We develop a general formalism for the quantum kinetics of chiral fermions in a background electromagnetic field based on a semiclassical expansion of covariant Wigner functions in the Planck constant $\hbar$. We demonstrate to any order of $\hbar$ that only the time-component of the Wigner function is independent while other components are explicit derivative. We further demonstrate to any order of $\hbar$ that a system of quantum kinetic equations for multiple-components of Wigner functions can be reduced to one chiral kinetic equation involving only the single-component distribution function.
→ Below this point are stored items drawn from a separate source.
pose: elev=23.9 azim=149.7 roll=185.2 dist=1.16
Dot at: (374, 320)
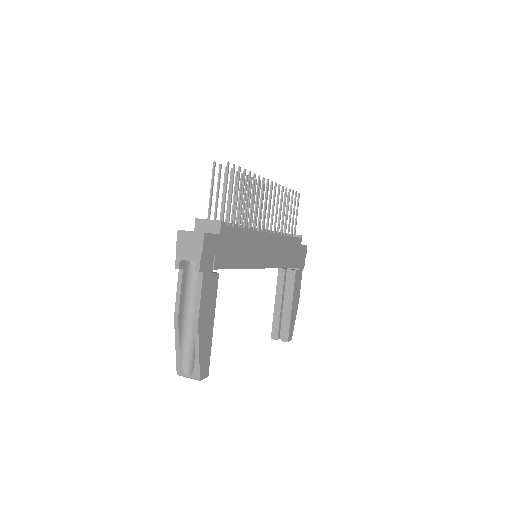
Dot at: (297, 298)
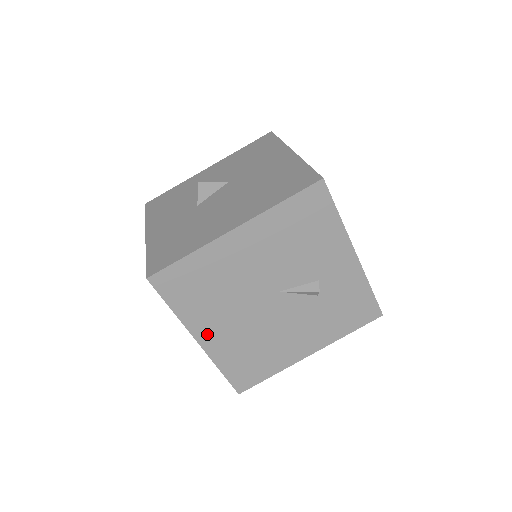
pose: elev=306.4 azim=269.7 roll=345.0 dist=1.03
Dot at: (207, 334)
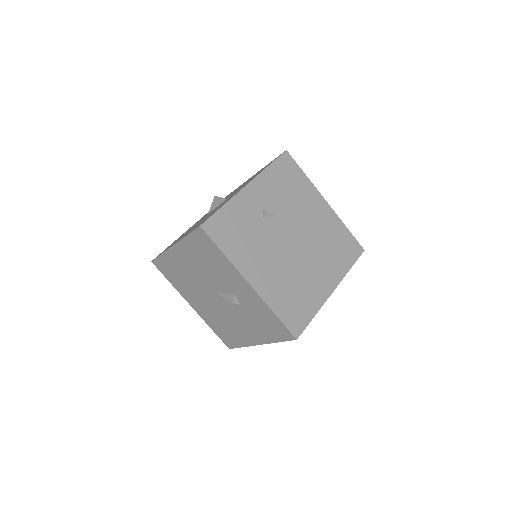
Dot at: (193, 303)
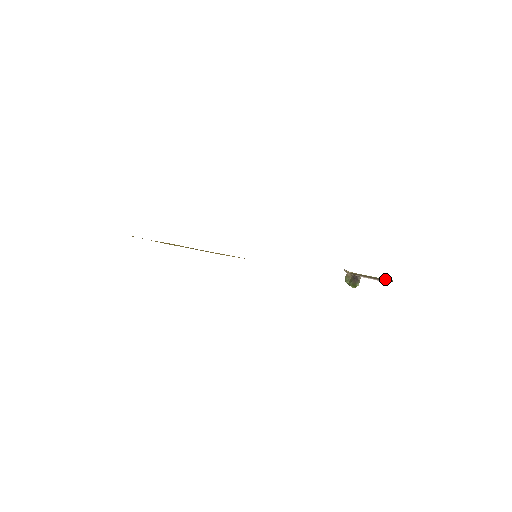
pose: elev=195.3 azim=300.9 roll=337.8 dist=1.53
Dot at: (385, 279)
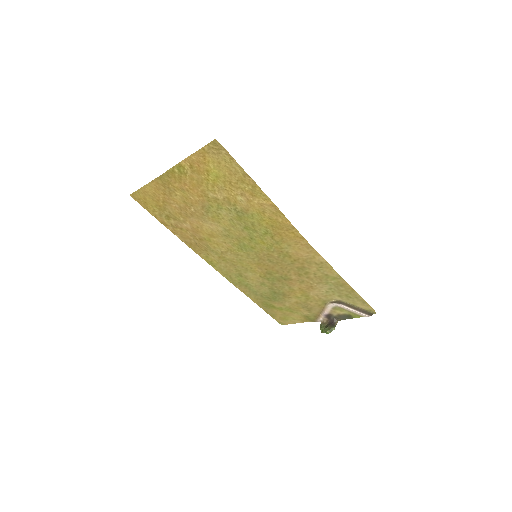
Dot at: (366, 311)
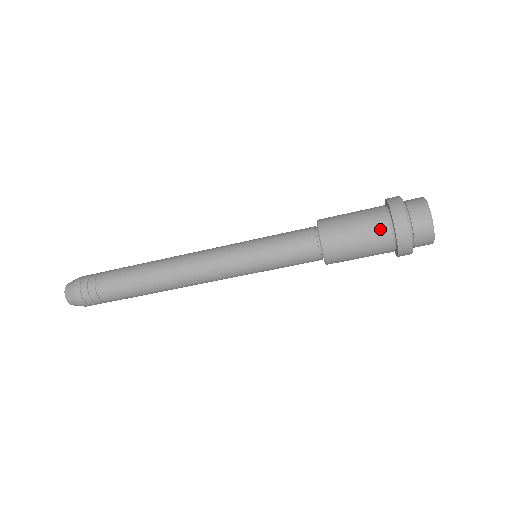
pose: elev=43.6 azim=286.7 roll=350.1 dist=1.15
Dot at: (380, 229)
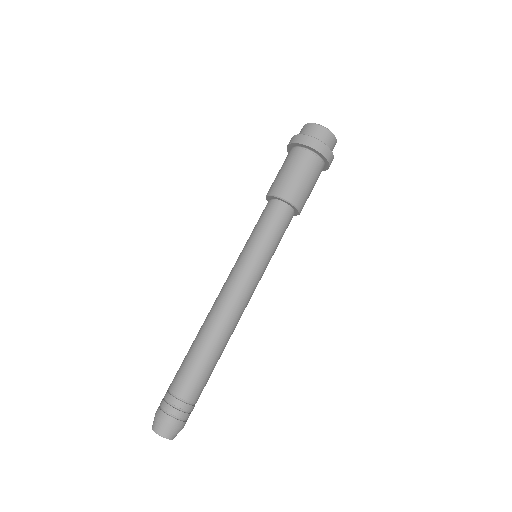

These are remarkable properties of the quantum kinetics of chiral fermions and will significantly simplify the description and simulation of chiral effects in heavy ion collisions and Dirac/Weyl semimetals. We present the unintegrated chiral kinetic equations in four-momenta up to $O(\hbar ^2)$ and the integrated ones in three-momenta up to $O(\hbar)$. We find that some singular terms emerge in the integration over the time component of the four-momentum, which result in a new source term contributing to the chiral anomaly, in contrast to the well-known scenario of the Berry phase term. Finally we rewrite our results in any Lorentz frame with a reference four-velocity and show how the non-trivial transformation of the distribution function in different frames emerges in a natural way.